May 3, 2021
This release of the Cloudera Data Warehouse (CDW) service on CDP Public Cloud introduces these changes.
CDE Airflow integration to schedule ETL jobs for Hive Virtual Warehouses
In this release, CDE Airflow, based on Apache Airflow, which enables you to configure, schedule, and monitor workflows, can now be used to schedule ETL jobs that target Hive Virtual Warehouses running in CDW. For more information, see CDE Airflow ETL workloads in Hive Virtual Warehouses.
AWS environments updates
- Helm 2 to Helm 3 migration
- Helm is a package manager for the Kubernetes platform.

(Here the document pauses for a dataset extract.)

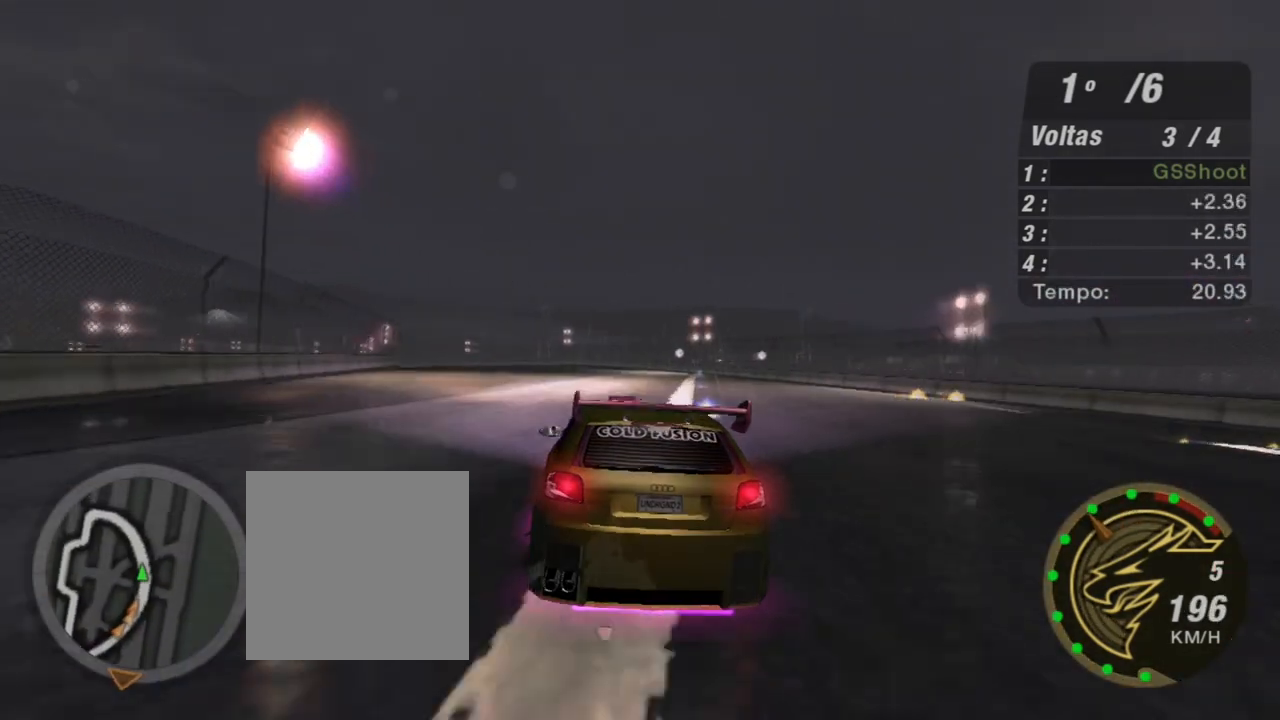
{"buttons": ["R2"], "left_stick": "up-left", "right_stick": "center", "events": []}
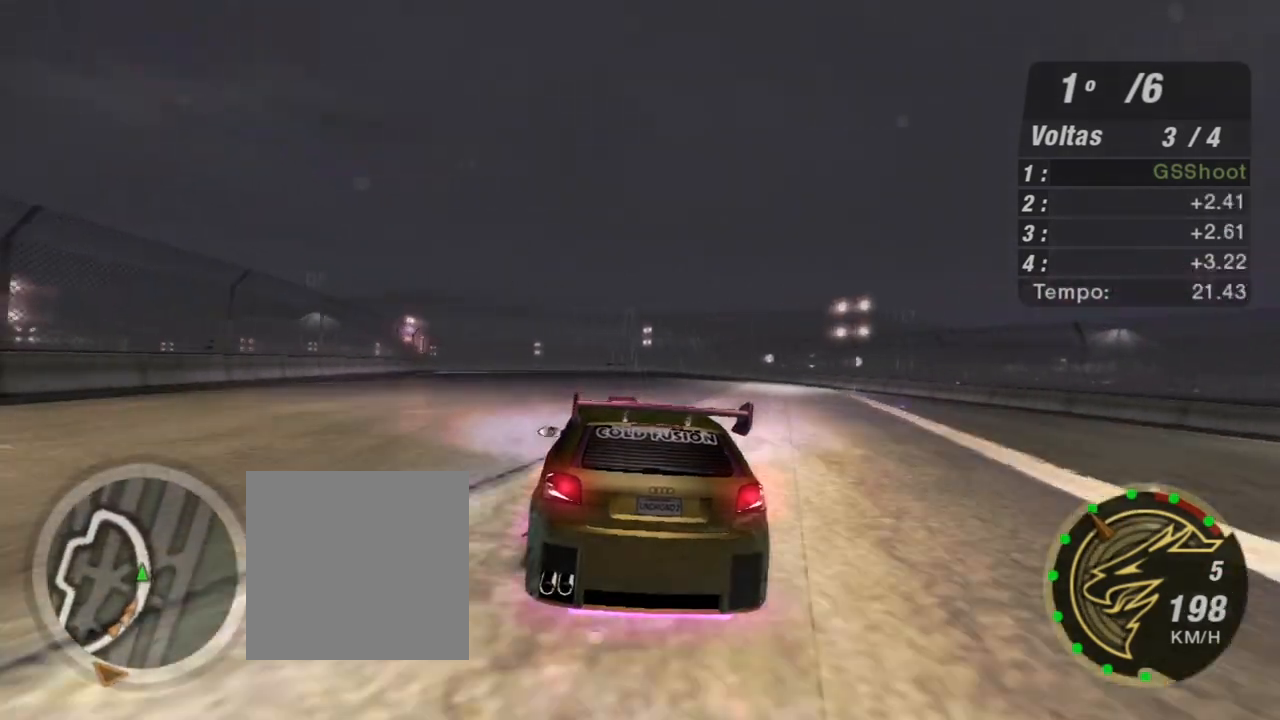
{"buttons": ["R2"], "left_stick": "up-left", "right_stick": "center", "events": []}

CDW, which runs on Kubernetes, has migrated to Helm version 3 to take advantage of the improved security and upgrading capabilities offered by Helm 3. Any AWS environments that were created prior to this platform migration still run on Helm version 2. Although you can continue to use the Database Catalogs and Virtual Warehouses running on AWS environments that use Helm 2, there are significant limitations. Cloudera recommends that you migrate your AWS environments to Helm 3 as soon as you can. For more information about the Helm 2 to Helm 3 migration for AWS environments, see Helm 2 to Helm 3 migration.
- AWS EKS Kubernetes version upgrade
The CDW application uses Kubernetes (K8S) clusters to deploy and manage Hive, Impala, and Real-time Event Store Analytics (Druid) in the cloud. Kubernetes versions are updated every 3 months on average. When the version is updated, minor versions are deprecated. Amazon Elastic Kubernetes Service (EKS) is updating to Kubernetes version 1.16 and is ending support for version 1.15 on May 2, 2021. To avoid compatibility issues between CDW and AWS resources, the version of Kubernetes that supports your CDW clusters must be updated.
For more information about upgrading AWS environments for AWS EKS Kubernetes cluster updates, see Upgrade CDW for EKS Kubernetes version upgrade.
- Ability to set scratch space limit for spilling Impala queries on Azure environments
- Memory-intensive SQL operations need temporary disk space when Impala is close to exceeding its memory limit on a particular host. You can configure the scratch space between 300 GiB and 16 TiB per node while creating an Impala Virtual Warehouse in the Cloudera Data Warehouse (CDW) service. For details, see Setting scratch space limit for spilling Impala queries in Azure environments.